◆ TASKS
1. Please copy from the East Africa famine passage everything from "The UK, in particular, was" down to "prevent a crisis.".
2. Answer these questions using the East Africa famine passage:
(a) In which four countries are children already dying in front of humanitarian workers?
(b) By roughly how much did the UK cut its aid to the region over the past year?
(c) Who is the World Food Programme's regional director for East Africa?

IT IS now likely to be too late to avert another widespread famine in East Africa, aid agencies say. They accuse the international community of failing to live up to promises that it made after devastating hunger killed hundreds of thousands of people a decade ago.
The UK, in particular, was accused of a “compassion failure” after slashing its aid to the region by almost a half over the past year, even though agencies warned of the need to act early to prevent a crisis.
Children are already dying in front of the eyes of humanitarian workers across Somalia, Kenya, Ethiopia, and South Sudan.
The region is in crisis because of a confluence of severe drought, ongoing conflicts, rising food prices owing to the Ukraine war, and the economic impact of the pandemic.
The World Food Programme’s regional director for East Africa, Michael Dunford, said that the world was beginning to wake up to the crisis, but it had been too slow, with attention and funding from Western governments directed towards Ukraine, and increasing national defence spending.

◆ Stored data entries
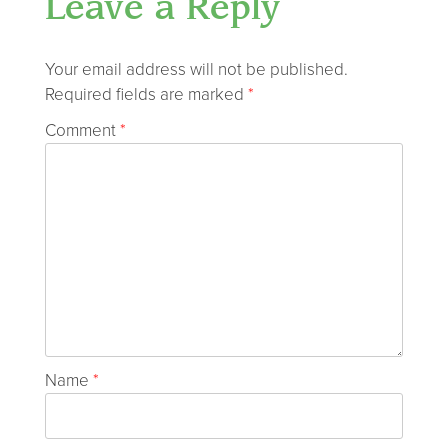
Leave a Reply
Your email address will not be published.
Required fields are marked
*
Comment
*
Name
*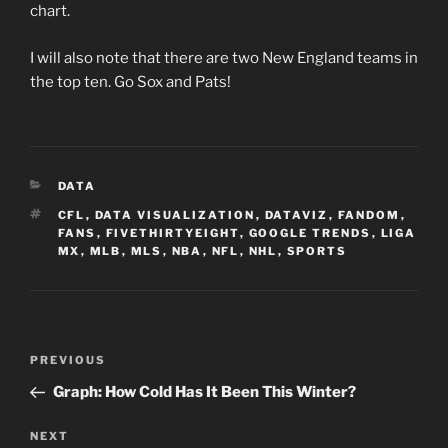
chart.
I will also note that there are two New England teams in
the top ten. Go Sox and Pats!
CATEGORIES
DATA
TAGS
CFL
,
DATA VISUALIZATION
,
DATAVIZ
,
FANDOM
,
FANS
,
FIVETHIRTYEIGHT
,
GOOGLE TRENDS
,
LIGA
MX
,
MLB
,
MLS
,
NBA
,
NFL
,
NHL
,
SPORTS
Post
Previous
PREVIOUS
navigation
Post
Graph: How Cold Has It Been This Winter?
Next
NEXT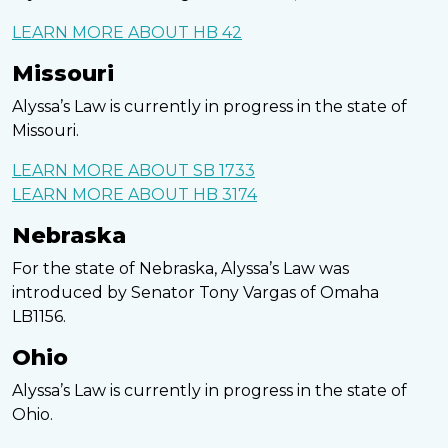
LEARN MORE ABOUT HB 42
Missouri
Alyssa’s Law is currently in progress in the state of
Missouri.
LEARN MORE ABOUT SB 1733
LEARN MORE ABOUT HB 3174
Nebraska
For the state of Nebraska, Alyssa’s Law was
introduced by Senator Tony Vargas of Omaha
LB1156.
Ohio
Alyssa’s Law is currently in progress in the state of
Ohio.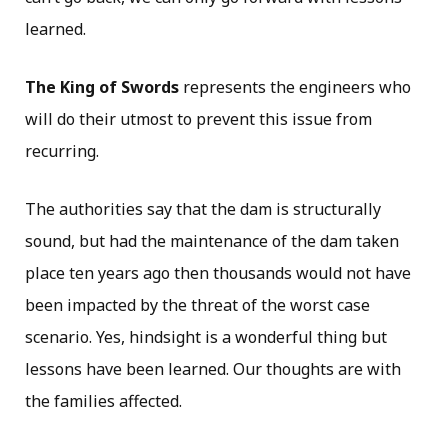
learned.
The King of Swords
represents the engineers who
will do their utmost to prevent this issue from
recurring.
The authorities say that the dam is structurally
sound, but had the maintenance of the dam taken
place ten years ago then thousands would not have
been impacted by the threat of the worst case
scenario. Yes, hindsight is a wonderful thing but
lessons have been learned. Our thoughts are with
the families affected.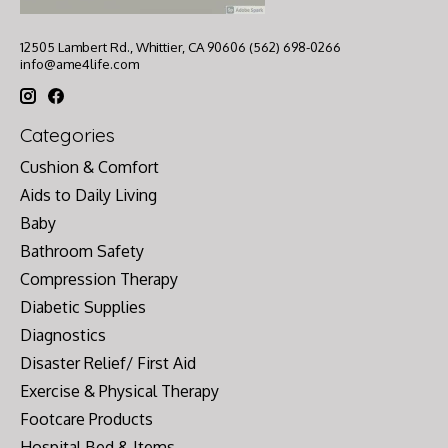
12505 Lambert Rd., Whittier, CA 90606 (562) 698-0266
info@ame4life.com
Categories
Cushion & Comfort
Aids to Daily Living
Baby
Bathroom Safety
Compression Therapy
Diabetic Supplies
Diagnostics
Disaster Relief/ First Aid
Exercise & Physical Therapy
Footcare Products
Hospital Bed & Items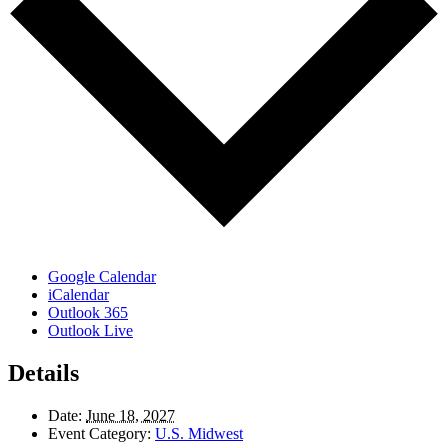
Google Calendar
iCalendar
Outlook 365
Outlook Live
Details
Date:
June 18, 2027
Event Category:
U.S. Midwest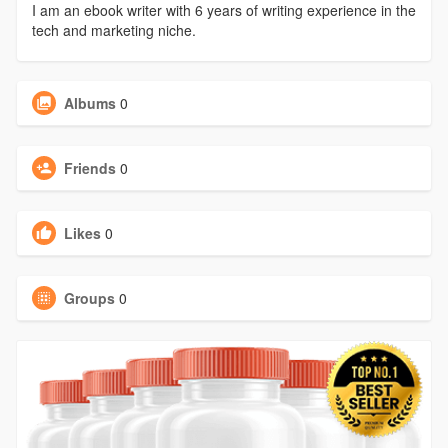
I am an ebook writer with 6 years of writing experience in the
tech and marketing niche.
Albums
0
Friends
0
Likes
0
Groups
0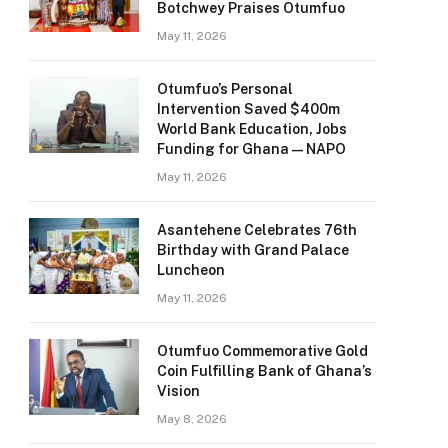
Botchwey Praises Otumfuo
May 11, 2026
Otumfuo’s Personal
Intervention Saved $400m
World Bank Education, Jobs
Funding for Ghana — NAPO
May 11, 2026
Asantehene Celebrates 76th
Birthday with Grand Palace
Luncheon
May 11, 2026
Otumfuo Commemorative Gold
Coin Fulfilling Bank of Ghana’s
Vision
May 8, 2026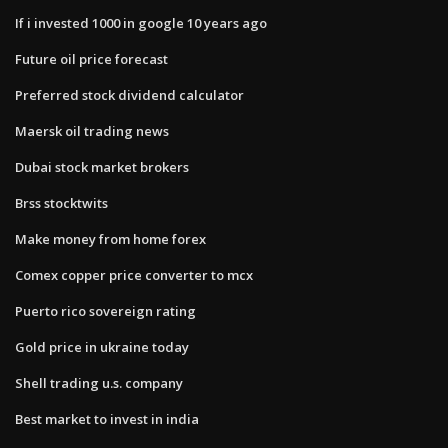
If i invested 1000 in google 10 years ago
Future oil price forecast
Preferred stock dividend calculator
Maersk oil trading news
Dubai stock market brokers
Brss stocktwits
Make money from home forex
Comex copper price converter to mcx
Puerto rico sovereign rating
Gold price in ukraine today
Shell trading u.s. company
Best market to invest in india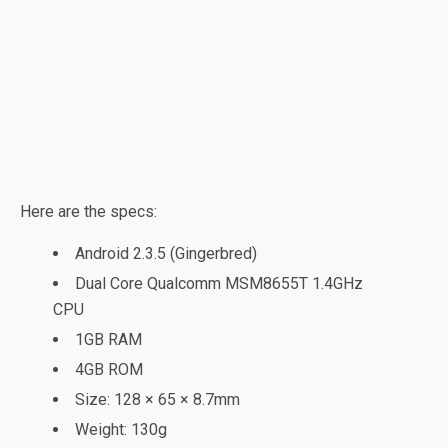
Here are the specs:
Android 2.3.5 (Gingerbred)
Dual Core Qualcomm MSM8655T 1.4GHz
CPU
1GB RAM
4GB ROM
Size: 128 × 65 × 8.7mm
Weight: 130g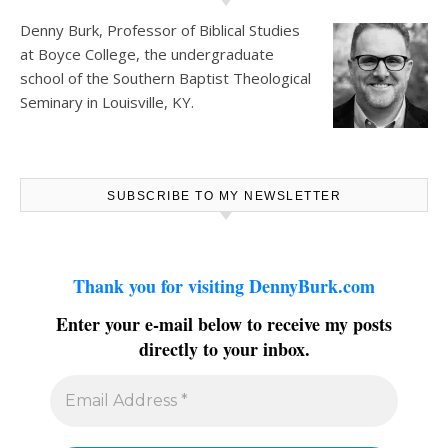
Denny Burk, Professor of Biblical Studies
at
Boyce College
, the undergraduate
school of the Southern Baptist Theological
Seminary in Louisville, KY.
SUBSCRIBE TO MY NEWSLETTER
Thank you for visiting DennyBurk.com
Enter your e-mail below to receive my posts
directly to your inbox.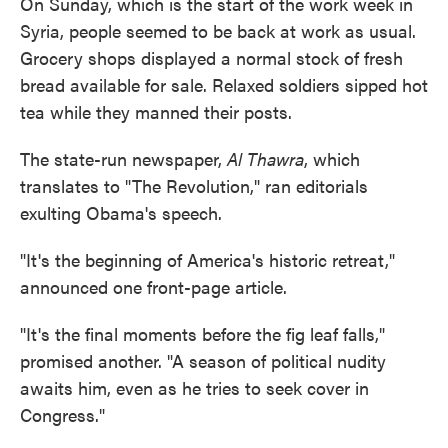
On Sunday, which is the start of the work week in
Syria, people seemed to be back at work as usual.
Grocery shops displayed a normal stock of fresh
bread available for sale. Relaxed soldiers sipped hot
tea while they manned their posts.
The state-run newspaper,
Al Thawra
, which
translates to "The Revolution," ran editorials
exulting Obama's speech.
"It's the beginning of America's historic retreat,"
announced one front-page article.
"It's the final moments before the fig leaf falls,"
promised another. "A season of political nudity
awaits him, even as he tries to seek cover in
Congress."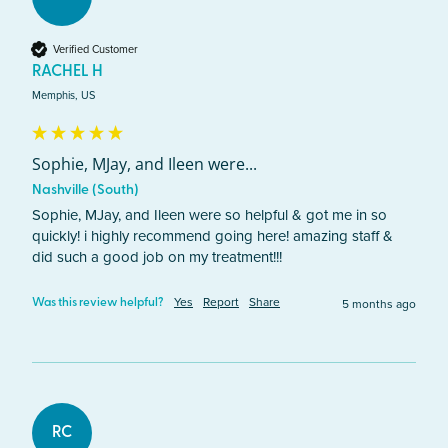
Verified Customer
RACHEL H
Memphis, US
Sophie, MJay, and Ileen were...
Nashville (South)
Sophie, MJay, and Ileen were so helpful & got me in so 
quickly! i highly recommend going here! amazing staff & 
did such a good job on my treatment!!! 
Yes
Report
Share
5 months ago
Was this review helpful?
RC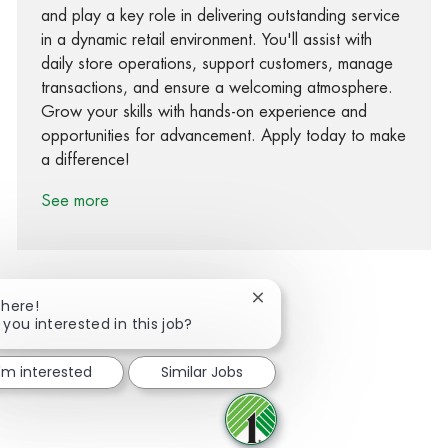
and play a key role in delivering outstanding service
in a dynamic retail environment. You'll assist with
daily store operations, support customers, manage
transactions, and ensure a welcoming atmosphere.
Grow your skills with hands-on experience and
opportunities for advancement. Apply today to make
a difference!
See more
Close chatbot notification
There!
 you interested in this job?
Share via Facebook
Share via twitter
Share via LinkedIn
Share via email
I'm interested
Similar Jobs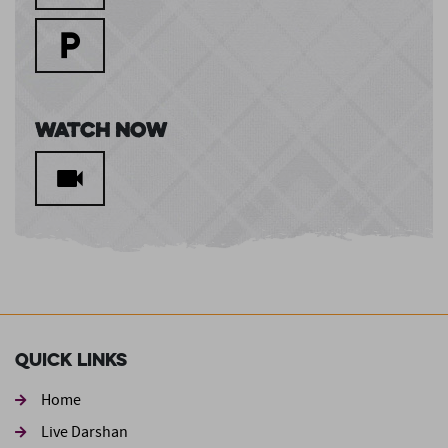
Watch Now
Quick Links
Home
Live Darshan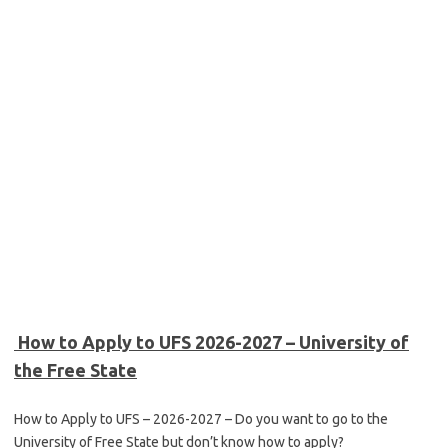
How to Apply to UFS 2026-2027 – University of
the Free State
How to Apply to UFS – 2026-2027 – Do you want to go to the
University of Free State but don’t know how to apply?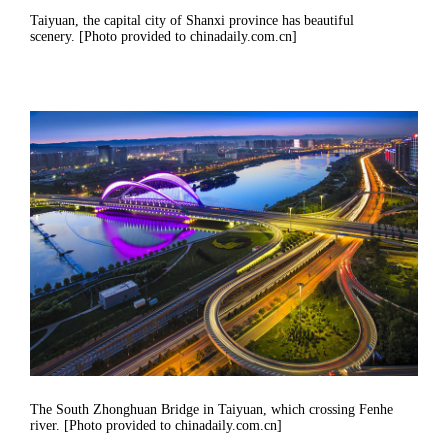
Taiyuan, the capital city of Shanxi province has beautiful
scenery. [Photo provided to chinadaily.com.cn]
The South Zhonghuan Bridge in Taiyuan, which crossing Fenhe
river. [Photo provided to chinadaily.com.cn]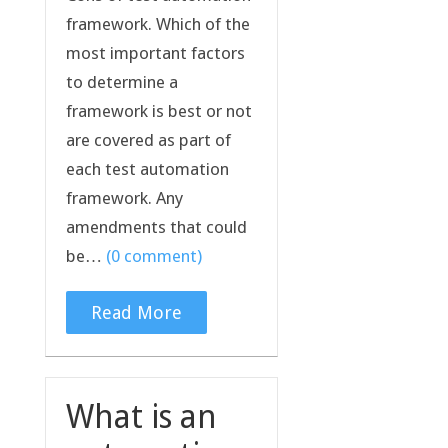
framework. Which of the
most important factors
to determine a
framework is best or not
are covered as part of
each test automation
framework. Any
amendments that could
be…
(0 comment)
Read More
What is an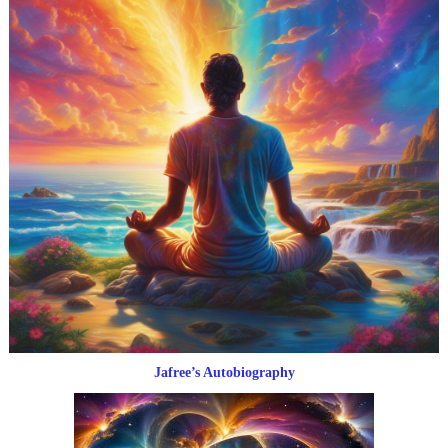
Jafree’s Autobiography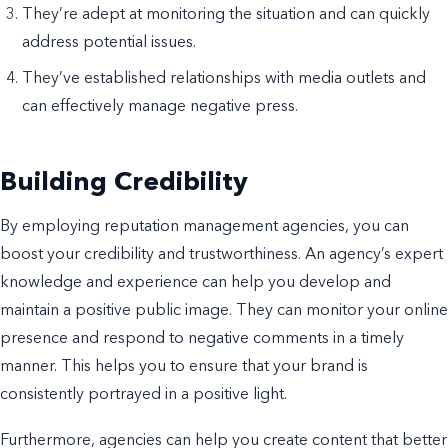
They’re adept at monitoring the situation and can quickly
address potential issues.
They’ve established relationships with media outlets and
can effectively manage negative press.
Building Credibility
By employing reputation management agencies, you can
boost your credibility and trustworthiness. An agency’s expert
knowledge and experience can help you develop and
maintain a positive public image. They can monitor your online
presence and respond to negative comments in a timely
manner. This helps you to ensure that your brand is
consistently portrayed in a positive light.
Furthermore, agencies can help you create content that better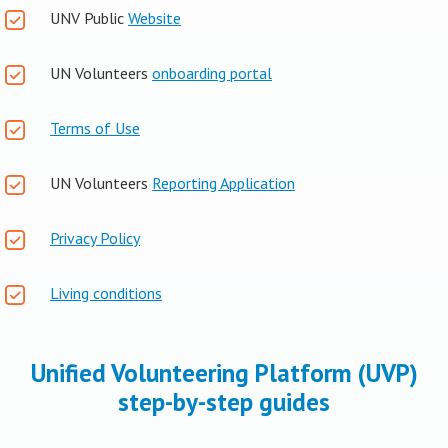
UNV Public
Website
UN Volunteers
onboarding portal
Terms of Use
UN Volunteers
Reporting Application
Privacy Policy
Living conditions
Unified Volunteering Platform (UVP)
step-by-step guides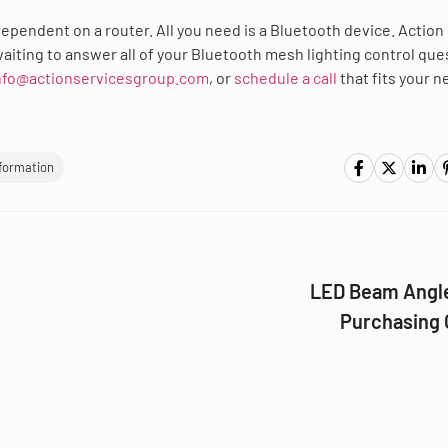
dependent on a router. All you need is a Bluetooth device. Action
aiting to answer all of your Bluetooth mesh lighting control que
nfo@actionservicesgroup.com
, or
schedule a call
that fits your 
nformation
LED Beam Angle
Purchasing 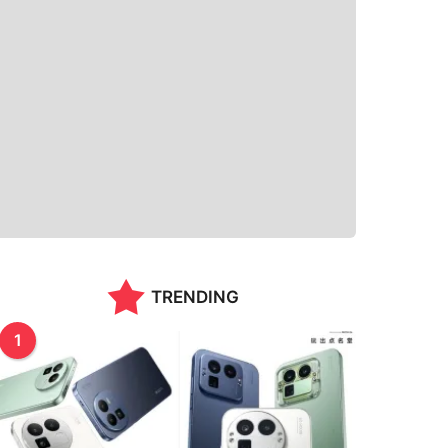
TRENDING
1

◆ EXPECTED RESPONSES
1.
The UK, in particular, was accused of a “compassion failure” after slashing its aid to the region by almost a half over the past year, even though agencies warned of the need to act early to prevent a crisis.

2.
(a) Somalia, Kenya, Ethiopia, and South Sudan
(b) By almost a half
(c) Michael Dunford